Conceptus Inc.
- Company type: Privately held company
- Industry: Medical devices
- Founded: 1992
- Defunct: June 5, 2013
- Fate: Acquired
- Successor: Bayer AG
- Headquarters: Mountain View, California, United States
- Area served: Worldwide
- Products: Non-incisional micro-catheter for fallopian tubes, Essure female sterilization device
- Parent: Bayer AG
- Website: www.conceptus.com

= Conceptus Inc. =

Conceptus was an American medical products manufacturer and developer. Since 2013, it has been a fully owned subsidiary of Bayer AG of Germany.

== History ==
Founded in 1992, the corporation had its headquarters in Mountain View, California. The company began the development of micro-catheter and guidewire systems that allowed physicians to access and navigate the fallopian tubes using a non-incisional approach. While this technology was first used in products to diagnose or treat infertility, in 1998, the company focused on the design, development, and clinical testing of Essure, a non-incisional alternative to tubal ligation.

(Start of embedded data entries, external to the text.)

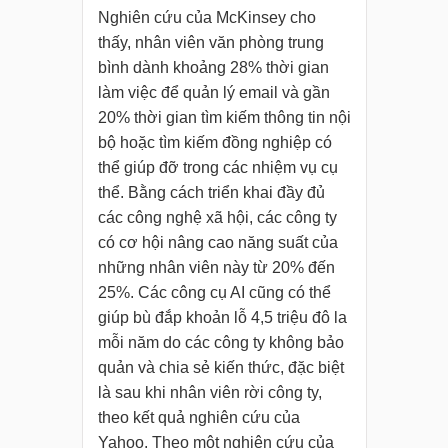
Nghiên cứu của McKinsey cho
thấy, nhân viên văn phòng trung
bình dành khoảng 28% thời gian
làm việc để quản lý email và gần
20% thời gian tìm kiếm thông tin nội
bộ hoặc tìm kiếm đồng nghiệp có
thể giúp đỡ trong các nhiệm vụ cụ
thể. Bằng cách triển khai đầy đủ
các công nghệ xã hội, các công ty
có cơ hội nâng cao năng suất của
những nhân viên này từ 20% đến
25%. Các công cụ AI cũng có thể
giúp bù đắp khoản lỗ 4,5 triệu đô la
mỗi năm do các công ty không bảo
quản và chia sẻ kiến thức, đặc biệt
là sau khi nhân viên rời công ty,
theo kết quả nghiên cứu của
Yahoo. Theo một nghiên cứu của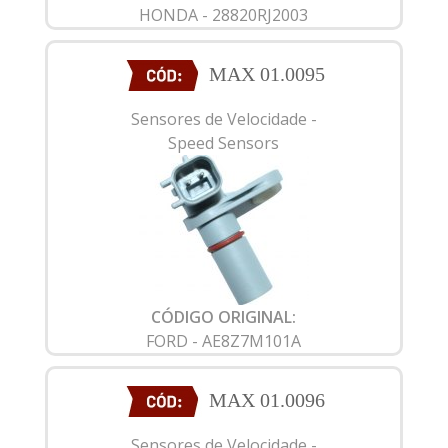
HONDA - 28820RJ2003
MAX 01.0095
Sensores de Velocidade -
Speed Sensors
CÓDIGO ORIGINAL:
FORD - AE8Z7M101A
MAX 01.0096
Sensores de Velocidade -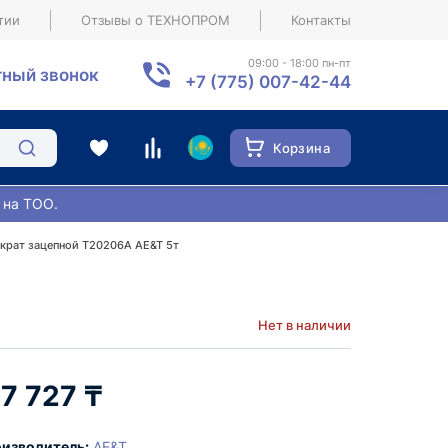
тии
Отзывы о ТЕХНОПРОМ
Контакты
09:00 - 18:00 пн-пт
ный звонок
+7 (775) 007-42-44
Корзина
 на ТОО.
крат зацепной T20206A AE&T 5т
Нет в наличии
17 727 ₸
изводитель:
AE&T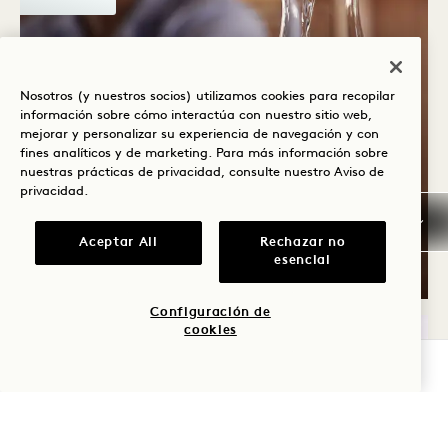
Nosotros (y nuestros socios) utilizamos cookies para recopilar
información sobre cómo interactúa con nuestro sitio web,
mejorar y personalizar su experiencia de navegación y con
Casa Madera
fines analíticos y de marketing. Para más información sobre
LA MEJOR CATA DE
nuestras prácticas de privacidad, consulte nuestro
Aviso de
TEQUILA Y MEZCAL CON
privacidad
.
CLASE AZUL
Aceptar All
Rechazar no
esencial
Miércoles - Domingo
Configuración de
cookies
VIERNES
COMPROBAR DISPONIBILIDAD
7
DE AGOSTO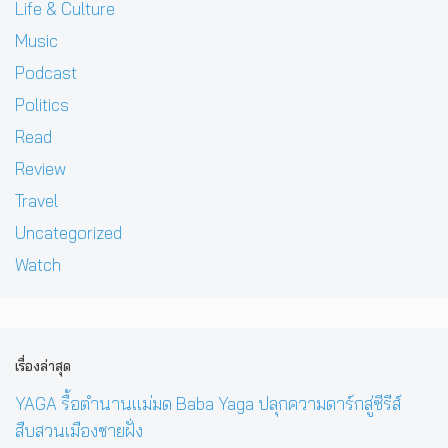
Life & Culture
Music
Podcast
Politics
Read
Review
Travel
Uncategorized
Watch
เรื่องล่าสุด
YAGA รื้อตำนานแม่มด Baba Yaga ปลุกความดาร์กสู่ซีรีส์
สืบสวนเมืองชายฝั่ง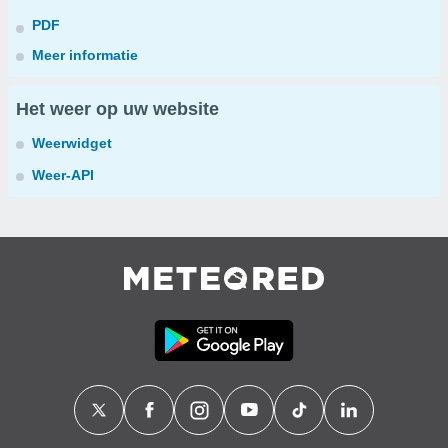
PDF
Meer informatie
Het weer op uw website
Weerwidget
Weer-API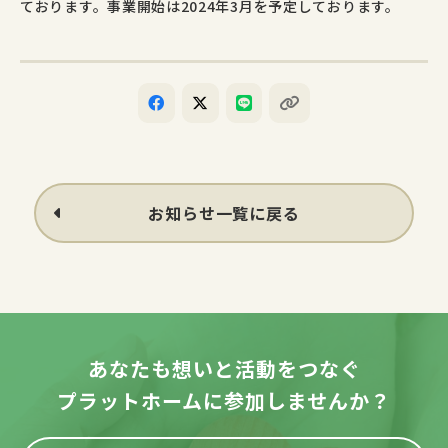
ております。事業開始は2024年3月を予定しております。
お知らせ一覧に戻る
あなたも想いと活動をつなぐ
プラットホームに参加しませんか？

Essure showed promise by eliminating the cutting, clipping, and burning associated with tubal ligation. After clinical testing, Conceptus began marketing Essure commercially in Australia, Singapore, Europe, and Canada. In 2002, the US Food and Drug Administration approved the use of Essure in the United States.

On April 29, 2013, Bayer AG made a cash offer of $31.00 per share for Conceptus, a 20% premium to the company's stock market price, valuing it at $1.1bn. The deal was completed and closed on June 5, 2013.